#### PASAJE SELECCIONADO
Ella me enseñó que los relojes no existen: son la camiseta interior de los domingos. Sus ojos eran vivaces, gobernaban las sonrisas, hacía que los pájaros fuesen de azúcar y las luciérnagas las cortinas de todo el campo.

Nació con una enfermedad asesina que la postró en una cama durante años. No hablaba, no podía moverse. Pero sonreía, sonreía chillona, encendida, sus ojos se desataban y hablaban por los codos. Su sonrisa era el piñón gigante de una bicicleta de juegos.

Luchó y luchó sin contarse, sin contar los días de su propia nación, sin ajustarse a ninguna mira telescópica. Vivió feliz siendo niña grande compuesta de blanco, casada y alegre sobre una tapia, sin guantes, contemplando el atardecer.

#### EXTRACTOS DE REGISTROS
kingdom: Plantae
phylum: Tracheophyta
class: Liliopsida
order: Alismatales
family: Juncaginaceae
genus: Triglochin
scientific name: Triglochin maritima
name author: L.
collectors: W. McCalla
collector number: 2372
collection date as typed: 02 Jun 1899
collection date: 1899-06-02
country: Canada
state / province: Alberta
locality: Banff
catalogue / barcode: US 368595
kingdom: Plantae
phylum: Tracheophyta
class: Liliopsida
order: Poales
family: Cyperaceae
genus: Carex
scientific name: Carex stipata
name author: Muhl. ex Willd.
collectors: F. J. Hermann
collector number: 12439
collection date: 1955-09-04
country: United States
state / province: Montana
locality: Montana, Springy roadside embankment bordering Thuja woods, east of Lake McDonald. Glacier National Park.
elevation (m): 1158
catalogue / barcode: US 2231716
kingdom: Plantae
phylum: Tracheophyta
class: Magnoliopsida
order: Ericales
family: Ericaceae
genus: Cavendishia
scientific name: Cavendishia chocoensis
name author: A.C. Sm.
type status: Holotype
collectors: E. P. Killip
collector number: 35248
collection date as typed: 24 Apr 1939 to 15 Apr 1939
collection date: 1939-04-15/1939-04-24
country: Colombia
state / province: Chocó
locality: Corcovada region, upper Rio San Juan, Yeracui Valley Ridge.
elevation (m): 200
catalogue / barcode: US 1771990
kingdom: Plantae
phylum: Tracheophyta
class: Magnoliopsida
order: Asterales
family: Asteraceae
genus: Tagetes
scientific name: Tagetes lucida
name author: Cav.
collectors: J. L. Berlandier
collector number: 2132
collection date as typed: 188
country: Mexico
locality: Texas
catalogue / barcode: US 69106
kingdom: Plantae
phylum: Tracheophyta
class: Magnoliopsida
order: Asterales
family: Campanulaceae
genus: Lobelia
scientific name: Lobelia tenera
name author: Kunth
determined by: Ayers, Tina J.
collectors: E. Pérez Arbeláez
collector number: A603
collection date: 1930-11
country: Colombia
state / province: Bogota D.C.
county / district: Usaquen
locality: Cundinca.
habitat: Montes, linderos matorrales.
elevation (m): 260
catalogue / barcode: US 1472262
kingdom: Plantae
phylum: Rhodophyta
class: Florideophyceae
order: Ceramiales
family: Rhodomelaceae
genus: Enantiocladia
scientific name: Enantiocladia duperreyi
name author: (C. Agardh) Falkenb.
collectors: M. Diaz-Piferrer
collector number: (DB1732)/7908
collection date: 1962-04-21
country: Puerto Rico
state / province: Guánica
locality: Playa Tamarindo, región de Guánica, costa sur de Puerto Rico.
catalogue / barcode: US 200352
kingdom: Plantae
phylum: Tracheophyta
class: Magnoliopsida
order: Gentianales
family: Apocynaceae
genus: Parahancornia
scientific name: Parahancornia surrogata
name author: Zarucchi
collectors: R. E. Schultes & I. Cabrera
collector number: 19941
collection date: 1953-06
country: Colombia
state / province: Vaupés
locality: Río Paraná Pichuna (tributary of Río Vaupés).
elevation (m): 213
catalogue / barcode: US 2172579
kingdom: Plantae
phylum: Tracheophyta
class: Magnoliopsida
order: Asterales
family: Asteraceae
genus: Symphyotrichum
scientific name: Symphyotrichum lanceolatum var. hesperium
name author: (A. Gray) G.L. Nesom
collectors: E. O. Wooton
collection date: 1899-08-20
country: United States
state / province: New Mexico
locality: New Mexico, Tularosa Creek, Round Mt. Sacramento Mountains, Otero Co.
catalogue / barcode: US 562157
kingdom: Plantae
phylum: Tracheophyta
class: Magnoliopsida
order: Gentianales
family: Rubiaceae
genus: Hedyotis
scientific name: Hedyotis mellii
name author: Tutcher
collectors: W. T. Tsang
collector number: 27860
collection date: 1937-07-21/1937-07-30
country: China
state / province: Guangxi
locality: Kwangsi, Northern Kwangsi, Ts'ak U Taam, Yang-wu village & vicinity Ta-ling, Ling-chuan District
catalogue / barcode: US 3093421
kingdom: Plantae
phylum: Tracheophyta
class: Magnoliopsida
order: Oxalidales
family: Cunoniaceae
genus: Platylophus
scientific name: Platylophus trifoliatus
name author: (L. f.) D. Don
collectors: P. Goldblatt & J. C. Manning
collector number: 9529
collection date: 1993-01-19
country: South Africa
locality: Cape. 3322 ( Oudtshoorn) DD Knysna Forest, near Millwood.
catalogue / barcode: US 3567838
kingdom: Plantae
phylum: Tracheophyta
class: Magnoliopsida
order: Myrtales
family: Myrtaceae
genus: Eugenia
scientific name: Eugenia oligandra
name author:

#### TU TAREA
Edita el pasaje seleccionado: cópialo desde las palabras que contienen "Nació con una" y para después de "contemplando el atardecer.", con "atardecer" cambiado por "amanecer".

#### RESPUESTA ESCRITA
Nació con una enfermedad asesina que la postró en una cama durante años. No hablaba, no podía moverse. Pero sonreía, sonreía chillona, encendida, sus ojos se desataban y hablaban por los codos. Su sonrisa era el piñón gigante de una bicicleta de juegos.

Luchó y luchó sin contarse, sin contar los días de su propia nación, sin ajustarse a ninguna mira telescópica. Vivió feliz siendo niña grande compuesta de blanco, casada y alegre sobre una tapia, sin guantes, contemplando el amanecer.